Data for the task —
=== Begin Enclosure ===
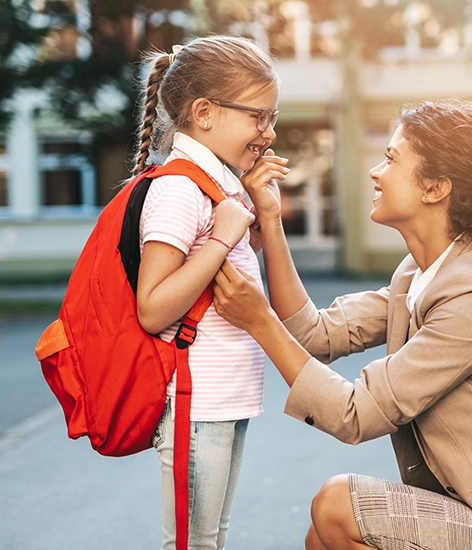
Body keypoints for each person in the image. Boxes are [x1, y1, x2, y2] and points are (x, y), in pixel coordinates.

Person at [213, 100, 472, 550]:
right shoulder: (420, 274)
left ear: (434, 188)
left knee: (337, 505)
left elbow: (354, 413)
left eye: (391, 159)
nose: (376, 172)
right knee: (322, 536)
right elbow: (316, 334)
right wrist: (272, 220)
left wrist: (259, 320)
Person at [131, 36, 290, 549]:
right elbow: (153, 307)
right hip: (196, 403)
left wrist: (258, 210)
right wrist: (223, 233)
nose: (267, 133)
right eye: (258, 117)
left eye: (272, 118)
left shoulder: (217, 183)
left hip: (224, 398)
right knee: (193, 544)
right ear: (204, 113)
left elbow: (228, 273)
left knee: (210, 539)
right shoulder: (180, 188)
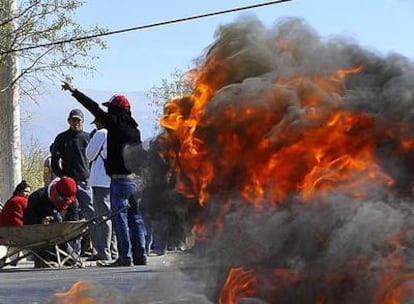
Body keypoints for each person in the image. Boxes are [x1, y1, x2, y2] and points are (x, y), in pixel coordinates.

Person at [61, 81, 147, 267]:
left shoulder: (113, 125)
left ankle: (125, 257)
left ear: (116, 111)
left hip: (119, 181)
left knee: (120, 219)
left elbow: (92, 107)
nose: (108, 112)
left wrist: (74, 91)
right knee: (136, 218)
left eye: (111, 109)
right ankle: (140, 255)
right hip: (136, 181)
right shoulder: (135, 131)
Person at [51, 108, 94, 256]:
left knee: (90, 216)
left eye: (78, 120)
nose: (76, 122)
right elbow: (55, 161)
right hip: (68, 185)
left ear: (82, 122)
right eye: (73, 120)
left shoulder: (88, 138)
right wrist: (62, 177)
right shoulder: (61, 138)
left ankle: (88, 248)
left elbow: (93, 159)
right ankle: (71, 251)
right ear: (69, 121)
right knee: (70, 218)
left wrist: (91, 176)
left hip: (85, 182)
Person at [23, 176, 79, 268]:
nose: (65, 202)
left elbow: (73, 219)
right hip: (41, 237)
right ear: (55, 192)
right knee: (44, 263)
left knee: (73, 262)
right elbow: (26, 219)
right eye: (62, 199)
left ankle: (65, 257)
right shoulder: (37, 198)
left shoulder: (72, 200)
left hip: (61, 238)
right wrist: (40, 220)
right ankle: (43, 258)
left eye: (67, 201)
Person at [85, 118, 118, 262]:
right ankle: (114, 250)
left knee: (103, 216)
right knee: (114, 215)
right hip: (116, 179)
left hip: (101, 179)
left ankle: (104, 251)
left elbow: (89, 154)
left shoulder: (101, 133)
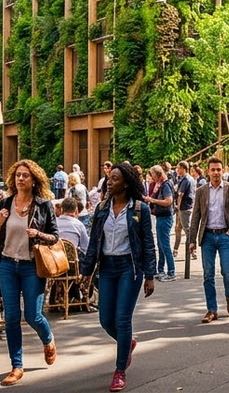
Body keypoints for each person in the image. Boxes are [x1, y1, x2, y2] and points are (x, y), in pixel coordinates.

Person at [80, 161, 156, 392]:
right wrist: (86, 271)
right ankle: (128, 343)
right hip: (107, 268)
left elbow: (148, 245)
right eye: (109, 179)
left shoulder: (139, 210)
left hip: (129, 268)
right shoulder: (102, 208)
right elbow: (94, 242)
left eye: (114, 179)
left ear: (126, 183)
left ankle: (120, 370)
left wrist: (150, 275)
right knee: (105, 320)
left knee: (122, 319)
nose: (109, 182)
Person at [0, 159, 59, 386]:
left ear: (34, 180)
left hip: (32, 266)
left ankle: (48, 339)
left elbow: (55, 237)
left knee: (33, 315)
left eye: (25, 176)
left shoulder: (43, 205)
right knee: (11, 317)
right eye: (18, 175)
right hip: (8, 265)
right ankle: (16, 366)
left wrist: (38, 234)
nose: (21, 178)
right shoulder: (5, 203)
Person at [187, 156, 229, 323]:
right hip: (208, 237)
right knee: (208, 274)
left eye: (219, 169)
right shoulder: (201, 191)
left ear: (223, 170)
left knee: (227, 271)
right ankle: (212, 309)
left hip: (225, 236)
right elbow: (195, 216)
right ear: (208, 171)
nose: (216, 172)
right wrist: (192, 240)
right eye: (213, 169)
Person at [143, 166, 176, 281]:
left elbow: (168, 201)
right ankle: (160, 270)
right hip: (161, 217)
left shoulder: (165, 185)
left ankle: (171, 272)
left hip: (165, 217)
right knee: (161, 245)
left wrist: (152, 200)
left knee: (165, 245)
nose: (151, 177)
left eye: (152, 174)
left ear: (158, 175)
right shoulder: (162, 184)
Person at [173, 161, 196, 260]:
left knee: (187, 229)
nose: (177, 170)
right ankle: (176, 249)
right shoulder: (190, 179)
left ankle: (192, 249)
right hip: (189, 206)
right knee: (179, 228)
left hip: (184, 207)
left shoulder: (185, 179)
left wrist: (178, 205)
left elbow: (180, 194)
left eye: (179, 168)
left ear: (183, 169)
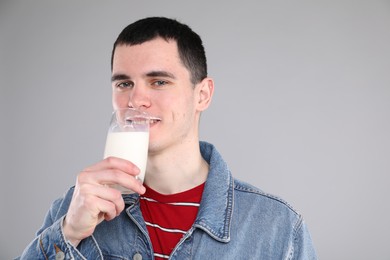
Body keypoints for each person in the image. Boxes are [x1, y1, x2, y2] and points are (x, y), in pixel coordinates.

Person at [19, 17, 317, 259]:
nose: (136, 100)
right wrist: (68, 232)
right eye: (124, 83)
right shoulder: (74, 208)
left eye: (158, 81)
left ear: (202, 95)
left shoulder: (278, 228)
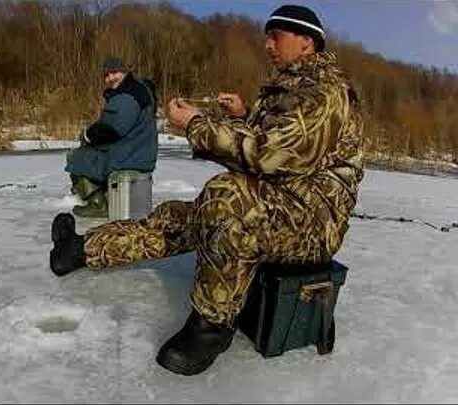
=== End Enclosure ===
How to complete this task — Except for the pictures, set down all of the records exactly.

Response to the exercise —
Body keypoints for each person in the image. Boxes are [x1, y1, x2, y2] and points are (x, y), in pixel coordinates.

Person at [213, 100, 472, 550]:
right shoulder: (420, 274)
left ear: (434, 188)
left knee: (337, 505)
left elbow: (354, 413)
left eye: (391, 159)
nose: (376, 172)
right knee: (322, 536)
right elbow: (316, 334)
right wrist: (272, 220)
left wrist: (259, 320)
Person at [131, 36, 290, 549]:
right elbow: (153, 307)
right hip: (196, 403)
left wrist: (258, 210)
right wrist: (223, 233)
nose: (267, 133)
right eye: (258, 117)
left eye: (272, 118)
left shoulder: (217, 183)
left hip: (224, 398)
right knee: (193, 544)
right ear: (204, 113)
left elbow: (228, 273)
left knee: (210, 539)
right shoulder: (180, 188)
Body keypoints for each person in the image. Boxes are [x1, y1, x2, y2] and points are (x, y), in pixel coordinates.

Person at [61, 81, 147, 267]:
left shoulder: (113, 125)
left ankle: (125, 257)
left ear: (116, 111)
left hip: (119, 181)
left knee: (120, 219)
left elbow: (92, 107)
nose: (108, 112)
left wrist: (74, 91)
right knee: (136, 218)
left eye: (111, 109)
right ankle: (140, 255)
right hip: (136, 181)
right shoulder: (135, 131)
Person at [51, 108, 94, 256]:
left knee: (90, 216)
left eye: (78, 120)
nose: (76, 122)
right elbow: (55, 161)
right hip: (68, 185)
left ear: (82, 122)
right eye: (73, 120)
left shoulder: (88, 138)
right wrist: (62, 177)
right shoulder: (61, 138)
left ankle: (88, 248)
left elbow: (93, 159)
right ankle: (71, 251)
right ear: (69, 121)
right knee: (70, 218)
left wrist: (91, 176)
left hip: (85, 182)
Person at [23, 176, 79, 268]:
nose: (65, 202)
left elbow: (73, 219)
right hip: (41, 237)
right ear: (55, 192)
right knee: (44, 263)
left knee: (73, 262)
right elbow: (26, 219)
right eye: (62, 199)
left ankle: (65, 257)
right shoulder: (37, 198)
left shoulder: (72, 200)
left hip: (61, 238)
right wrist: (40, 220)
right ankle: (43, 258)
left eye: (67, 201)
Person at [85, 118, 118, 262]:
right ankle: (114, 250)
left knee: (103, 216)
right knee: (114, 215)
right hip: (116, 179)
left hip: (101, 179)
left ankle: (104, 251)
left elbow: (89, 154)
left shoulder: (101, 133)
Body keypoints for each person in the image. Boxes are [x1, y1, x2, y2] and points are (x, y), in pixel coordinates.

Person at [80, 161, 156, 392]:
right wrist: (86, 271)
right ankle: (128, 343)
right hip: (107, 268)
left elbow: (148, 245)
right eye: (109, 179)
left shoulder: (139, 210)
left hip: (129, 268)
right shoulder: (102, 208)
right elbow: (94, 242)
left eye: (114, 179)
left ear: (126, 183)
left ankle: (120, 370)
left wrist: (150, 275)
right knee: (105, 320)
left knee: (122, 319)
nose: (109, 182)
Person at [0, 159, 59, 386]:
left ear: (34, 180)
left hip: (32, 266)
left ankle: (48, 339)
left elbow: (55, 237)
left knee: (33, 315)
left eye: (25, 176)
left shoulder: (43, 205)
right knee: (11, 317)
right eye: (18, 175)
right hip: (8, 265)
right ankle: (16, 366)
left wrist: (38, 234)
nose: (21, 178)
right shoulder: (5, 203)
Person at [187, 156, 229, 323]:
right hip: (208, 237)
right knee: (208, 274)
left eye: (219, 169)
right shoulder: (201, 191)
left ear: (223, 170)
left knee: (227, 271)
right ankle: (212, 309)
left hip: (225, 236)
right elbow: (195, 216)
right ear: (208, 171)
nose: (216, 172)
right wrist: (192, 240)
right eye: (213, 169)
Person at [143, 166, 176, 281]:
left elbow: (168, 201)
right ankle: (160, 270)
right hip: (161, 217)
left shoulder: (165, 185)
left ankle: (171, 272)
left hip: (165, 217)
right knee: (161, 245)
left wrist: (152, 200)
left knee: (165, 245)
nose: (151, 177)
left eye: (152, 174)
left ear: (158, 175)
right shoulder: (162, 184)
Person at [173, 161, 196, 260]:
left knee: (187, 229)
nose: (177, 170)
right ankle: (176, 249)
right shoulder: (190, 179)
left ankle: (192, 249)
right hip: (189, 206)
right knee: (179, 228)
left hip: (184, 207)
left shoulder: (185, 179)
left wrist: (178, 205)
left elbow: (180, 194)
left eye: (179, 168)
left ear: (183, 169)
Body keypoints for each person in the image. Boxes are [x1, y1, x2, y2] and points are (x, y), in pixel coordinates.

Person at [19, 17, 317, 259]:
nose: (136, 100)
right wrist: (68, 232)
right eye: (124, 83)
right shoulder: (74, 208)
left eye: (158, 81)
left ear: (202, 95)
left shoulder: (278, 228)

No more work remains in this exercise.